23. KISAH PEMBANGUNAN MASJID QUBA

Masjid ini dinamakan Masjid Quba Karena terletak di bangun di kampung yang namanya Qubaa’, disitulah tempat tinggalnya bani Ámr bin Áuf([1]), yang jaraknya sekitar 5 km di sebelah barat daya Masjid Nabawi. Asalnya Quba’ adalah nama sebuah sumur di sana, namun akhirnya menjadi nama kampung (lihat al-Maghoonim al-Muthoobah fi Maálim Toobah hal 323)

Ketika Nabi shallallahu ‘alaihi wasallam berhijrah ke kota Madinah, maka kegiatan pertama yang dilakukan oleh beliau adalah membangun masjid Quba’. Karenanya masjid Quba’ adalah masjid yang pertama di bangun dalam Islam dan masjid yang pertama yang digunakan oleh Nabi untuk sholat berjama’ah bersama para sahabat([2]). Rasulullah shallallahu ‘alahi wasallam tinggal di kampung Bani ‘Amr bin ‘Auf belasan hari sembari mendirikan masjid Quba. (Lihat HR Al-Bukhari no 3906)



Gambar masjid Quba
Mesjid ini benar-benar sangat berkesan di hati Nabi shallallahu álaihi wasallam. Karenanya Nabi setiap hari sabtu mendatangi Masjid ini. Ibnu Umar berkata

كَانَ النَّبِيُّ صَلَّى اللهُ عَلَيْهِ وَسَلَّمَ يَأْتِي مَسْجِدَ قُبَاءٍ كُلَّ سَبْتٍ، مَاشِيًا وَرَاكِبًا

“Nabi shallallahu álaihi wasallam biasa mendatangi Masjid Quba setiap hari sabtu, baik berjalan kaki maupun naik tunggangan” (HR Al-Bukhari no 1193)

Dalam riwayat yang lain:

إِنَّهُ كَانَ يَأْتِيهِ كُلَّ سَبْتٍ، فَإِذَا دَخَلَ المَسْجِدَ كَرِهَ أَنْ يَخْرُجَ مِنْهُ حَتَّى يُصَلِّيَ فِيهِ

“Nabi selalu mendatangi Masjid Quba’ setiap hari sabtu, maka jika beliau sudah masuk masjid beliau benci untuk keluar dari masjid kecuali setelah sholat di situ” (HR Al-Bukhari no 1191)

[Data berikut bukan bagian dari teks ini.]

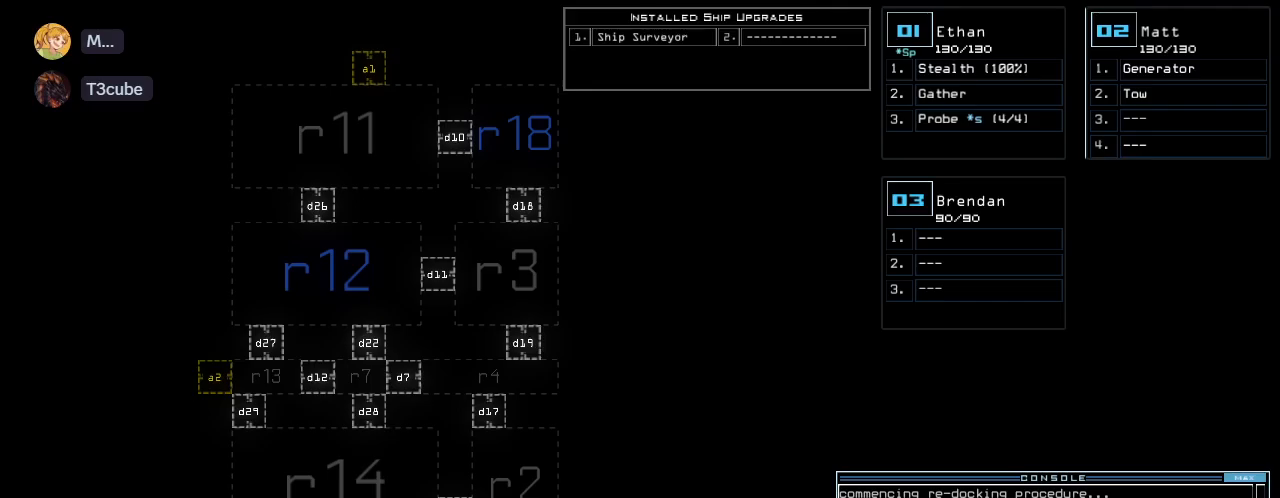
{"keys": [], "events": []}
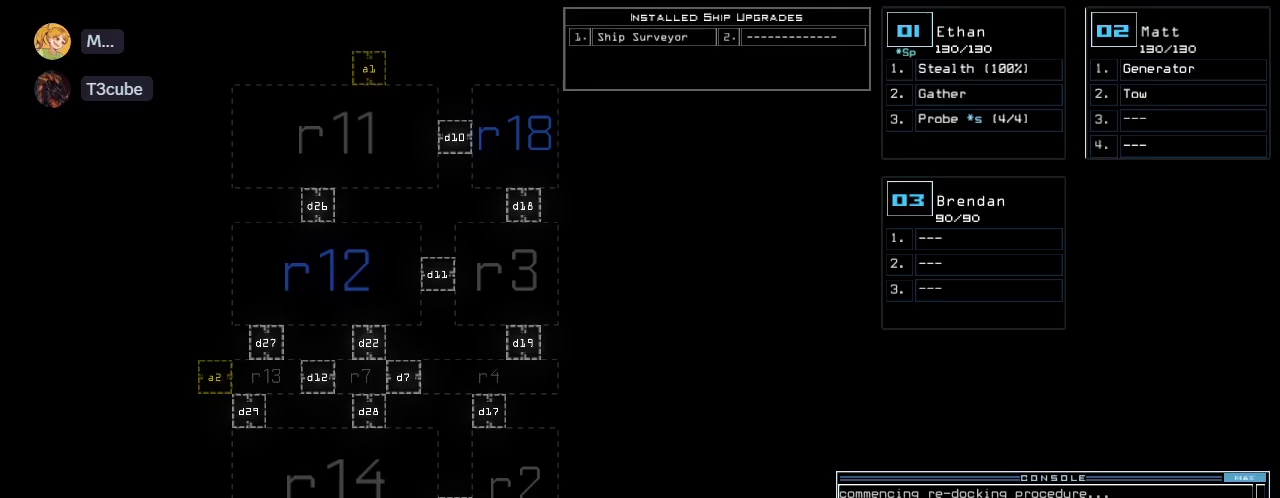
{"keys": [], "events": []}
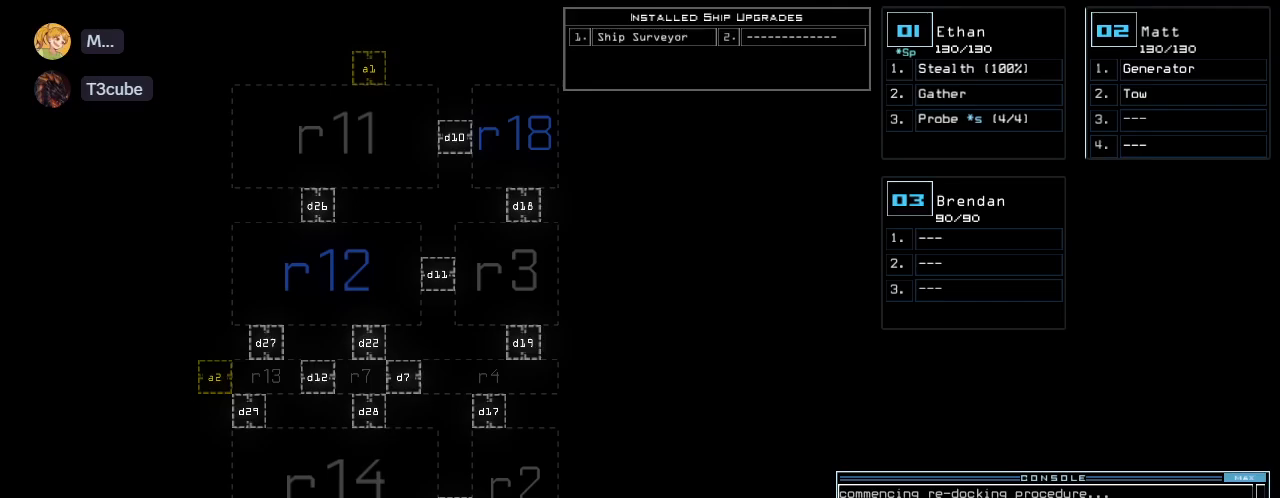
{"keys": [], "events": []}
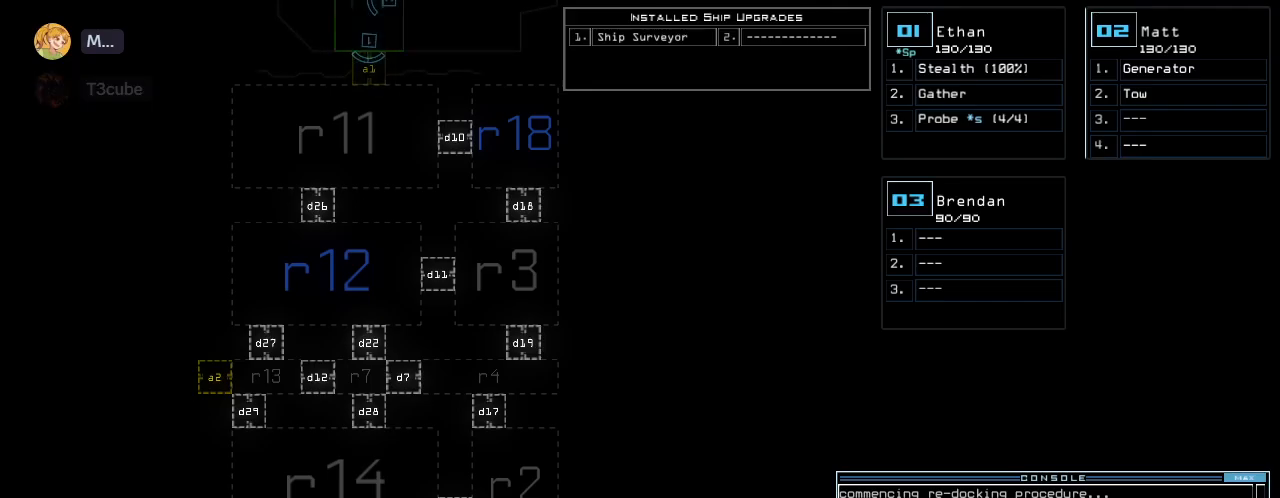
{"keys": [], "events": []}
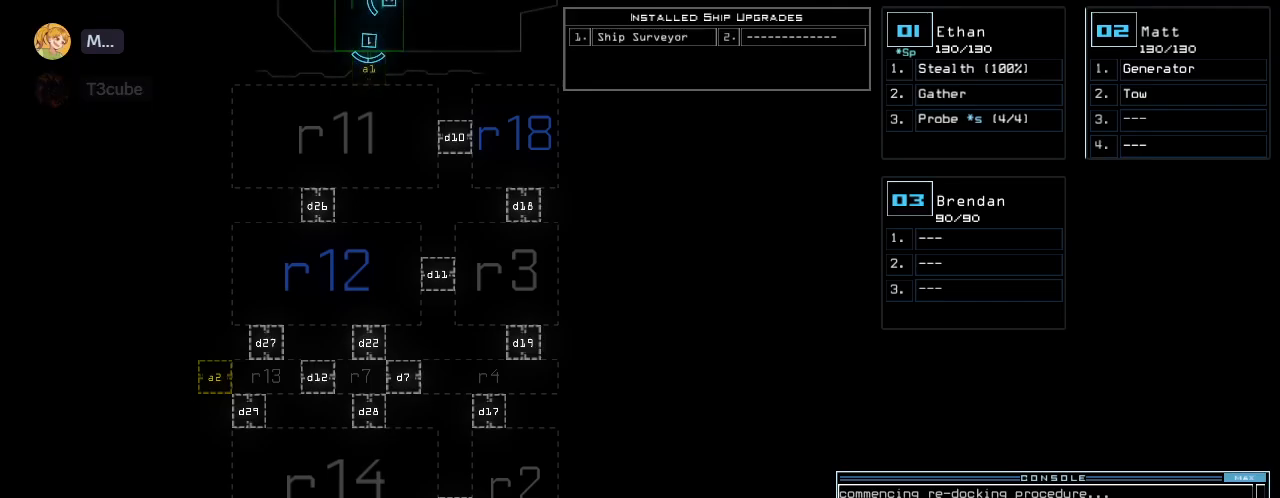
{"keys": ["up"], "events": [[100, "up", "down"]]}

Dalam riwayat yang lain, فَيُصَلِّي فِيهِ رَكْعَتَيْنِ “Maka Nabipun sholat di Masjid Quba 2 rakaát” (HR Al-Bukhari no 1194)

Dan kebiasaan Nabi ini diikuti oleh Ibnu Umar. Nafi’ berkata,

وَكَانَ عَبْدُ اللَّهِ بْنُ عُمَرَ رَضِيَ اللَّهُ عَنْهُمَا «يَفْعَلُهُ»

“Ibnu Umar juga melakukannya” (HR Al-Bukhari no 1193)

Diriwayatkan bahwasanya Nabi shallallahu álaihi wasallam turun langsung dalam pembangunan masjid Qubaa’. Dari Syamuus binti Nu’man radhiallahu ánhaa bahwasanya dia berkata:

نَظَرْتُ إِلَى رَسُولِ اللهِ صَلَّى اللهُ عَلَيْهِ وَسَلَّمَ حِينَ قَدِمَ، وَنَزَلَ وَأَسَّسَ هَذَا الْمَسْجِدَ، مَسْجِدَ قِبَاءَ، فَرَأَيْتُهُ يَأْخُذُ الْحَجَرَ – أَوِ الصَّخْرَةَ – حَتَّى يَصْهَرَهُ الْحَجَرُ، وَأَنْظُرُ إِلَى بَيَاضِ التُّرَابِ عَلَى بَطْنِهِ وَسُرَّتِهِ، فَيَأْتِي الرَّجُلُ مِنْ أَصْحَابِهِ وَيَقُولُ: بِأَبِي وَأُمِّي يَا رَسُولَ اللهِ، أَعْطِنِي أَكْفِكَ، فَيَقُولُ: «لَا خُذْ حَجَرًا مِثْلَهُ»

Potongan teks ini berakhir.